El mejor ensayo, en efecto, es aquel que se basa en numerosas y heteróclitas lecturas, en lecturas en principio distintas e incluso incongruentes. El mejor ensayista es aquel que, después de ese acopio, posee y pone en práctica su portentosa memoria para así apreciar coherencias entre sus materiales, para hallar parentescos de significado allí donde parecía no haberlos. Esa memoria lectora encuentra dichas filiaciones y con ello surgen explicaciones nuevas acerca del mundo, formulaciones que ya no son ni pueden ser rutinarias, perezosas, aseveraciones que nacen de una cultura vasta y contradictoria que sirve para enjuiciar de manera insólita aspectos que han pasado inadvertidos.
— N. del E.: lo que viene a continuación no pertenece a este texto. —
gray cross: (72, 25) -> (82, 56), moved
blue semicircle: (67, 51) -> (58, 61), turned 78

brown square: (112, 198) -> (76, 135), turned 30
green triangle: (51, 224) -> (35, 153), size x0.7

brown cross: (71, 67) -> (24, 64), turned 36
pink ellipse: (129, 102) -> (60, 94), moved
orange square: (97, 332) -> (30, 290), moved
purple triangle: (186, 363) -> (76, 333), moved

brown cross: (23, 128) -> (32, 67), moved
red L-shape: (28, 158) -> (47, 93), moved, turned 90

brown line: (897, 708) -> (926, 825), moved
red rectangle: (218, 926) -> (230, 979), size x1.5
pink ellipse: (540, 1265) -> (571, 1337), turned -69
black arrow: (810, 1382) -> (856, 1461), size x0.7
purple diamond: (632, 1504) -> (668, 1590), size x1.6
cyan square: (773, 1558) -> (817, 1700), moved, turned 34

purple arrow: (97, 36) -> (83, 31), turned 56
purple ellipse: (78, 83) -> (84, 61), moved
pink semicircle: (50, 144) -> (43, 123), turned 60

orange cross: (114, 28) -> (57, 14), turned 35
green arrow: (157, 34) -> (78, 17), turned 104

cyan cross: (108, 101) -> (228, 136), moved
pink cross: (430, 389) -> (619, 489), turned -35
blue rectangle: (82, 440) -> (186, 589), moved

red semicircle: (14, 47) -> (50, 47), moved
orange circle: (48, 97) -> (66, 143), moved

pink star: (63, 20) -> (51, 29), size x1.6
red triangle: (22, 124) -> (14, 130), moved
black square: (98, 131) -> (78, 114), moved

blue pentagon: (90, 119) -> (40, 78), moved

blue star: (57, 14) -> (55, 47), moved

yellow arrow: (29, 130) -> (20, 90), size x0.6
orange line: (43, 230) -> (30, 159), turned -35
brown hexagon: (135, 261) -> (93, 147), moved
En 1941, examinando la Guerra en marcha, Jorge Luis Borges señalaba de ésta una vertiente significativa. “La noción de un atroz complot de Alemania para conquista y oprimir todos los países del atlas, es (me apresuro a confesarlo) de una irreparable banalidad. Parece una invención de Maurice Leblanc, de Mr. Phillips Oppenheim o de Baldur von Schirach. Es notoriamente anacrónica: tiene el inconfundible sabor de 1914. Adolece de penuria imaginativa, de gigantismo, de crasa inverosimilitud. La circunstancia de que en esa fábula desdichada los alemanes cuentan con la complicidad lateral de los oblicuos japoneses y de los dóciles y pérfidos italianos la hace aún más ridícula... Desgraciadamente, la realidad carece de escrúpulos literarios. Se permite todas las libertades, incluso la de coincidir con Maurice Leblanc (...). No importa que seamos lectores de Russell, de Proust o de Henry James: estamos en el mundo rudimental del esclavo Esopo y del cacofónico Marinetti. Destino paradójico el nuestro. Le vrai peut quelque fois n’être pas vraisemblable; lo inverosímil, lo verdadero, lo indiscutible, es que los directores del Tercer Reich procuran el imperio universal, la conquista del orbe”.

En dicho juicio, Borges deplora y condena el nazismo, por supuesto, pero más interesante aún es el énfasis que pone en la crasa inverosimilitud de Hitler, la real, la espantosa trama que un dictador urde y que sería intolerable en una ficción seria. En una ficción, el complot de Hitler para adueñarse del mundo y para eliminar pueblos enteros no sería tolerable por su escasa probabilidad. Desconfiaríamos de aquel literato que ideara una narración con esos ingredientes, que se atreviera a elevar al poder a un casta vesánica dispuesta a hundirse en una orgía de catástrofe, deseosa de acabar sus días entre piras humeantes. Rechazaríamos un relato con personajes embebidos de arrogante poder, de arrebato criminal, de abrasada imaginación, de engreimiento pervertido. No le aceptaríamos esos payasos atroces intoxicados por una degeneración tan espiritual. La realidad, sin embargo, parece consentirse estas desdichas inverosimilitudes, añadía un Borges admirador de la tradición alemana.

“Yo abomino, precisamente, de Hitler porque no comparte mi fe en el pueblo alemán”, había dicho el argentino en 1939. “Porque juzga que para desquitarse de 1918, no hay otra pedagogía que la barbarie, ni mejor estímulo que los campos de concentración (...). Es posible que una derrota alemana sea la ruina de Alemania”, insistía en 1939. “Es indiscutible que su victoria sería la ruina y el envilecimiento del orbe”, dictaminaba. “Espero”, apostillaba en octubre de 1939, “que los años nos traerán la venturosa aniquilación de Adolf Hitler, hijo atroz de Versalles”, su más crasa inverosimilitud.